**EXERCISE:** In this exercise, copy exactly the lines from the one that contains "Belt MOSCHINO" through the end of the entries below; pictures are not copied.

**SOURCE DATA:**
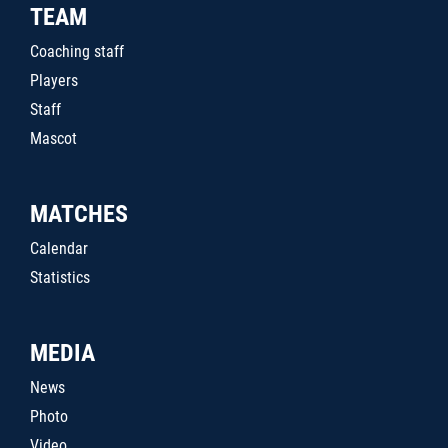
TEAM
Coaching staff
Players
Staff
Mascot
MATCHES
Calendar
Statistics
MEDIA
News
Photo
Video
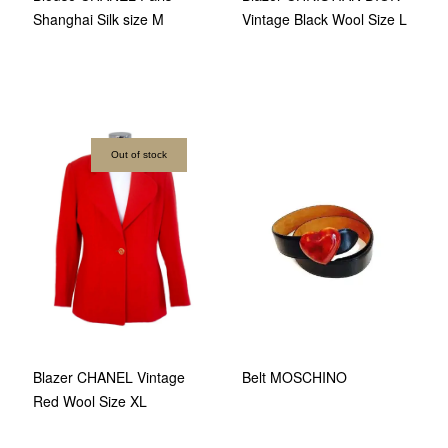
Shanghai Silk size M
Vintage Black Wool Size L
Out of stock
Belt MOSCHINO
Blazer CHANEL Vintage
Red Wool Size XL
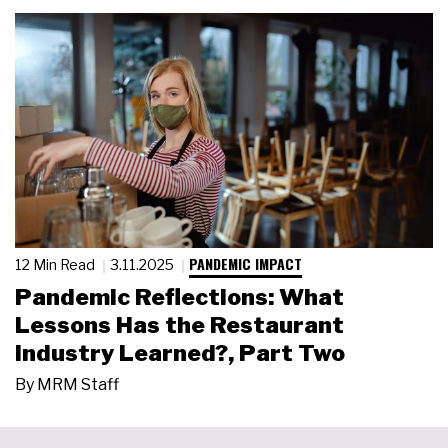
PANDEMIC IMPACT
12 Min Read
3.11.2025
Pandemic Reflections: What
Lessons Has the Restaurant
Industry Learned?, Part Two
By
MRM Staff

**TASK ANSWER:**
Belt MOSCHINO
Blazer CHANEL Vintage
Red Wool Size XL
PANDEMIC IMPACT
12 Min Read
3.11.2025
Pandemic Reflections: What
Lessons Has the Restaurant
Industry Learned?, Part Two
By
MRM Staff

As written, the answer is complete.